The church seems eager to court controversy. After The Miami New Times published an article last February that was critical of the movement, church members distributed copies during services and used the cover art — an illustration of the historical Jesus with the headline ”He’s Back!” — in a promotional film.
Devotees say De Jesús — who preaches that sin was abolished when Jesus died on the cross, that the devil doesn’t exist and that God’s chosen are predestined for salvation — has brought them happiness and personal prosperity.
Lucy Fuentes, a former Catholic who joined the movement in 1988, said she was tired of feeling like a sinner. De Jesús’ message freed her from such ideas, she said.
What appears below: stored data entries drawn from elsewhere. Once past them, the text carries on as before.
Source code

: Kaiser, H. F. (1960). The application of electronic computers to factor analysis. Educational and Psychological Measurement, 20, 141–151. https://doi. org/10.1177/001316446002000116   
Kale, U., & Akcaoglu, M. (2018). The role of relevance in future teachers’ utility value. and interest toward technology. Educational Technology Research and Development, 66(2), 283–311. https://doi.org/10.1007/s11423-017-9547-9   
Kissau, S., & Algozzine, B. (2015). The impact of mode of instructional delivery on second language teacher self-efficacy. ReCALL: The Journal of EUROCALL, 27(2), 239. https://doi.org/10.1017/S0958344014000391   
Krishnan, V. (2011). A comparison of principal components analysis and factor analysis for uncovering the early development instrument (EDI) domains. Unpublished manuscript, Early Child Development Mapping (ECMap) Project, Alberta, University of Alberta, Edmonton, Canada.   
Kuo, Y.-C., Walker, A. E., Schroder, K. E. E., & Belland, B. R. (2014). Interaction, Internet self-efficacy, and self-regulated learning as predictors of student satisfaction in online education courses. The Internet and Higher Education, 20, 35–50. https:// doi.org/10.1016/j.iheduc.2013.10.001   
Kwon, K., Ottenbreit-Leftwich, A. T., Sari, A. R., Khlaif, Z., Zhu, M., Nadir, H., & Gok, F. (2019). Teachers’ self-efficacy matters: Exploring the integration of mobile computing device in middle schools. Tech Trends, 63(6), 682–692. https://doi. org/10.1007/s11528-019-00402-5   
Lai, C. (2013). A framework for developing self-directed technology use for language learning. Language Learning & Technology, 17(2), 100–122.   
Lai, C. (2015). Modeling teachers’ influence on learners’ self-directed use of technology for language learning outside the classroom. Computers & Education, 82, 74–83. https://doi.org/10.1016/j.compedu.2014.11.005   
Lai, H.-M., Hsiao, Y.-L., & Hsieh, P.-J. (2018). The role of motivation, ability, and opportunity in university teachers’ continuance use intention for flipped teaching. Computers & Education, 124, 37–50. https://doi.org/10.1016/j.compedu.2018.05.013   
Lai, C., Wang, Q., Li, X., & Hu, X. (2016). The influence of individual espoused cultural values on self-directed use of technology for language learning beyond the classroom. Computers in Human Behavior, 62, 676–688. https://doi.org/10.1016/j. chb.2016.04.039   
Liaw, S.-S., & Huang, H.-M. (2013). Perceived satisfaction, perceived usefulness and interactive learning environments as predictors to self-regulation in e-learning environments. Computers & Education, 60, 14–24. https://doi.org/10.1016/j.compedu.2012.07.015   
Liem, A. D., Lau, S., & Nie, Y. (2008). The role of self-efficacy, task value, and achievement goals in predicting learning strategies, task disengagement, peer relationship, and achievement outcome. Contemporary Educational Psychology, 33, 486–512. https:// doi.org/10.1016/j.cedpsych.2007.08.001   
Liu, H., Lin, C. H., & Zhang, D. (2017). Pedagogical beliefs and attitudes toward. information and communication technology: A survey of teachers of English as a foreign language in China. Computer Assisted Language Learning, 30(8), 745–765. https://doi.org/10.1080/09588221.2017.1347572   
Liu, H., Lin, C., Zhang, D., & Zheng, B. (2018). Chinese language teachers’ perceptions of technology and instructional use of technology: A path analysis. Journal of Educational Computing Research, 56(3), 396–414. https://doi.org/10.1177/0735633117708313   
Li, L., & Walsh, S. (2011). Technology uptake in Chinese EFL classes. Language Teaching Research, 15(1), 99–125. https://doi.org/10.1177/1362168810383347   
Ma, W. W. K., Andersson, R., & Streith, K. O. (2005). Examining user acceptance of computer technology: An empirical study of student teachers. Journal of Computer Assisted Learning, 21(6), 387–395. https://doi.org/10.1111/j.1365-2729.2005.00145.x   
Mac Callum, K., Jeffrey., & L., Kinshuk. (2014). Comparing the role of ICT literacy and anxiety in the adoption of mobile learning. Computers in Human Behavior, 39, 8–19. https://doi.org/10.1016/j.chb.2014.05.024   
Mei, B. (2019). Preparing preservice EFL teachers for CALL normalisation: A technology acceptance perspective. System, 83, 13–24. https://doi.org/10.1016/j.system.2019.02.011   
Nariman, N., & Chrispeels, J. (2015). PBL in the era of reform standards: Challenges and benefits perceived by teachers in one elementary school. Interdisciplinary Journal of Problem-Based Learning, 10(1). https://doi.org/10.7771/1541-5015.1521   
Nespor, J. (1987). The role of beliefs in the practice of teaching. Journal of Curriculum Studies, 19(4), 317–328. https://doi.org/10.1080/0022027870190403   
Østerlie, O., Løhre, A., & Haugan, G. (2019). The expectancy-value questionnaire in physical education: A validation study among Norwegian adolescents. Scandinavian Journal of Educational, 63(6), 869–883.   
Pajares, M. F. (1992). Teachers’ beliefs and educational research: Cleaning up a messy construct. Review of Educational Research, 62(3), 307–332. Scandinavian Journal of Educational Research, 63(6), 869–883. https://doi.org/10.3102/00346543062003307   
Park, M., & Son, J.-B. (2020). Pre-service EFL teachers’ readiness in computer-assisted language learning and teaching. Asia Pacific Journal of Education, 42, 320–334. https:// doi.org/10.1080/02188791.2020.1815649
”My life belongs to him,” said Fuentes, who lives in Hollywood and works at a mortgage company. ‘People say, `Yoúre brainwashed.’ I say, look, I’m happy. I didn’t drink any poison.”
José Luis De Jesús Miranda was born in Ponce, Puerto Rico, in 1946. He grew up in a poor neighborhood and says he became a heroin addict at age 14. After landing in jail for theft, De Jesús converted to a conservative Protestant movement through a faith-based juvenile justice program. He later moved to Lawrence, Mass., joined an evangelical church and became a pastor.
In 1986, De Jesús moved his wife and five children to a rented one-bedroom apartment in North Miami after, he says, God told him to found a Florida church. De Jesús rented a Hialeah warehouse to hold services and more than 500 people showed up the first Sunday.
As the movement mushroomed, De Jesús retained tight control over the message. Today, only De Jesús and his right-hand man, Carlos Cestero, are allowed to preach. Followers repeat De Jesús’ distinct religious vocabularly, calling other religions ”the system,” and labeling his religious messages “codes.”
”I don’t study the Bible,” he said, chuckling. “I don’t go into rooms for prayer. Who am I going to pray to?”
In his quest to form ”God’s government on earth,” De Jesús has created a powerful financial and religious network. De Jesús congregants run more than 450 businesses, including a Miami mortgage business, a massage parlor in Honduras and a Brazilian restaurant in the Dolphin Mall.
Some of the companies bear the title ”Apos,” short for apostle. Among them is Apos Mortgage in Hallandale Beach and Apos Health and Beauty in Miami. Many of the businesses give 10 percent or more of their proceeds to the church, said Alvaro Albarracin, a church member and enthusiastic donor who holds the title “Entrepreneur of Entrepreneurs.”
De Jesús said all the money feeds into the ministry. The satellite network costs about some $40,000 a month, while the Doral headquarters costs about $1.4 million a year to maintain. He receives an annual salary of $98,000, he said.
His followers reject the notion that religious leaders should live modestly.
Albarracin, who heads MiamiLA Entertainment — a film production company that lists De Jesús as its owner and chairman on its website — credits De Jesús with his financial success, calling him his “personal angel.”
When he joined the church more than a decade ago, Albarracin was working as a salesman at Rooms To Go. Within a few years, Albarracin started a website, and then a successful Web-hosting company. In 2002, he sold the company, Dialtone Internet, for more than $16 million. He said he gave 20 percent of the profits to Creciendo en Gracia.
Albarracin said his parents used to belong to the movement but became suspicious when he started giving De Jesús so much money. He no longer speaks to his parents.
Albarracin chooses to side with his prophet.
”This could be the truth, or this could be the biggest cult that ever existed,” he said with a smile. “I’m cashing in on the truth.”